A cafeína não se encontra apenas no café, mas também no chá, chocolate, bebidas energéticas e muitos refrigerantes, o que a torna uma das substâncias psicoativas mais consumidas em todo o mundo. Um novo estudo lançou agora uma nova luz sobre a forma como a cafeína pode modificar o sono e influenciar a recuperação do cérebro, tanto física como de forma cognitiva, de um dia para o outro.
O estudo, publicado na revista Nature Communications Biology, e realizado por uma equipa de investigadores da Universidade de Montreal, demonstrou, pela primeira vez, que a cafeína aumenta a complexidade dos sinais cerebrais e aumenta a “criticidade” cerebral durante o sono. Algo que é mais pronunciado nos adultos mais jovens.
“A criticidade descreve um estado do cérebro que se equilibra entre a ordem e o caos”, explica Karim Jerbi, professor de psicologia e investigador no Mila – Instituto de IA do Quebeque, um dos responsáveis pelo estudo.
“É como uma orquestra: muito silencioso e nada acontece, muito caótico e há cacofonia. A criticidade é o meio-termo ideal, onde a atividade cerebral é organizada e flexível. Neste estado, o cérebro funciona de forma otimizada: consegue processar informação de forma eficiente, adaptar-se rapidamente, aprender e tomar decisões com agilidade.”
Julie Carrier, especialista do Centro de Investigação Avançada em Medicina do Sono, acrescenta que “a cafeína estimula o cérebro e leva-o a um estado de criticidade, onde está mais desperto, alerta e reativo. Embora isto seja útil durante o dia para a concentração, este estado pode interferir com o descanso noturno: o cérebro não relaxa nem recupera adequadamente”.
Efeitos do café no cérebro
Para estudar como a cafeína afeta o cérebro durante o sono, a equipa de Carrier registou a atividade cerebral noturna de 40 adultos saudáveis, utilizando um eletroencefalograma. Compararam a atividade cerebral de cada participante em duas noites distintas: numa delas tinham consumido cápsulas de cafeína três horas e depois uma hora antes de dormir; e na outra tinham tomado placebo às mesmas horas.

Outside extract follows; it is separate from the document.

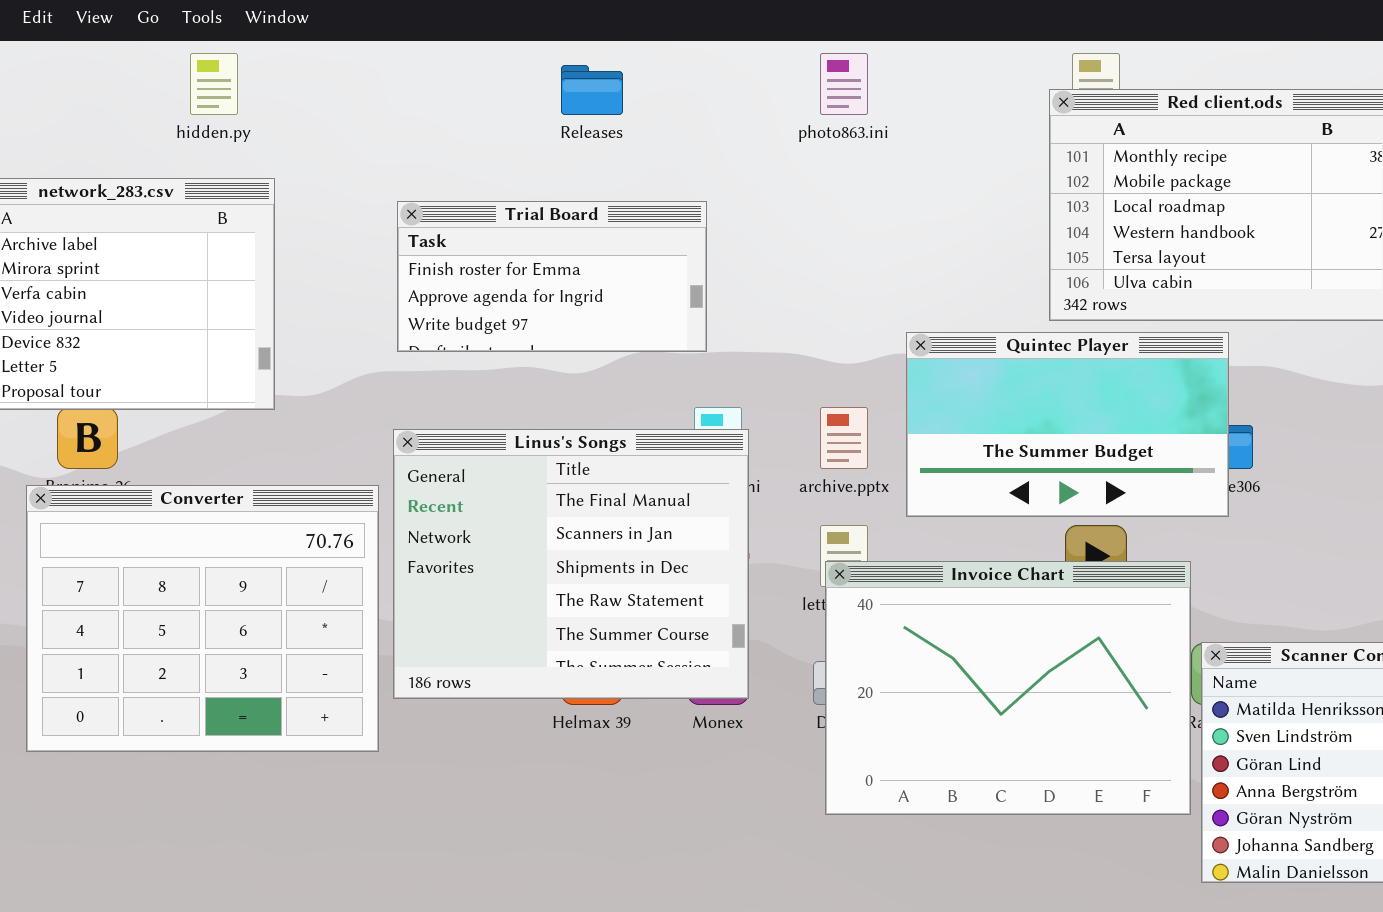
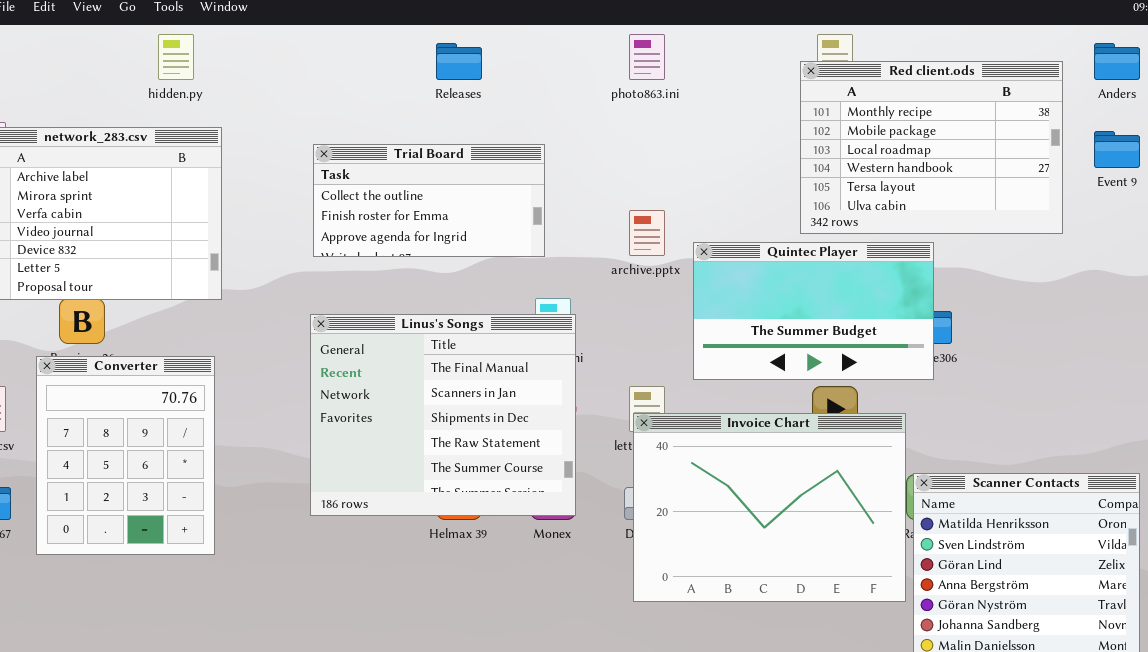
Trial Board: [397,201,707,352] -> [313,144,545,257], scrolled up 1 row
archive.pptx: [820,407,868,469] -> [629,210,665,256], moved
Converter: [26,485,379,752] -> [36,356,215,555], resized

“Utilizamos análise estatística avançada e inteligência artificial para identificar alterações subtis na atividade neuronal”, afirma Philipp Thölke, o primeiro autor do estudo. “Os resultados mostraram que a cafeína aumentou a complexidade dos sinais cerebrais, refletindo uma atividade neuronal mais dinâmica e menos previsível, sobretudo durante a fase de sono sem movimento rápido dos olhos, essencial para a consolidação da memória e a recuperação cognitiva.”
Os investigadores descobriram também alterações acentuadas nos ritmos elétricos do cérebro durante o sono: a cafeína atenuou oscilações mais lentas, como as ondas teta e alfa, geralmente associadas ao sono profundo e reparador, e estimulou a atividade das ondas beta, mais comuns durante a vigília e o envolvimento mental.
“Estas alterações sugerem que, mesmo durante o sono, o cérebro permanece num estado mais ativado e menos reparador sob a influência da cafeína”, afirma Jerbi. “Esta alteração na atividade rítmica do cérebro pode ajudar a explicar porque é que afeta a eficiência com que o cérebro recupera durante a noite, com potenciais consequências para o processamento da memória.”
Impacto maior nos mais jovens
O estudo mostrou ainda que os efeitos da cafeína na dinâmica cerebral foram significativamente mais pronunciados em jovens adultos entre os 20 e os 27 anos, em comparação com os participantes de meia-idade entre os 41 e os 58 anos, especialmente durante o sono REM, a fase associada aos sonhos.
Os jovens adultos demonstraram uma maior resposta à cafeína, provavelmente devido a uma maior densidade de recetores de adenosina nos seus cérebros – a adenosina é uma molécula que se vai acumulando gradualmente no cérebro ao longo do dia, provocando uma sensação de fadiga.
“Os recetores de adenosina diminuem naturalmente com a idade, reduzindo a capacidade da cafeína de os bloquear e melhorar a complexidade cerebral, o que pode explicar parcialmente o efeito reduzido da cafeína observado nos participantes de meia-idade”, afirma Carrier.
E estas diferenças relacionadas com a idade sugerem que os cérebros mais jovens podem ser mais suscetíveis aos efeitos estimulantes da cafeína. Dado o uso generalizado da cafeína em todo o mundo, sobretudo como remédio diário para a fadiga, os investigadores enfatizam a importância de compreender os seus complexos efeitos na atividade cerebral em diferentes faixas etárias e condições de saúde.
Acrescentam que são necessários mais estudos para esclarecer como estas alterações neurais afetam a saúde cognitiva e o funcionamento diário, e para potencialmente orientar as recomendações personalizadas para a ingestão de cafeína.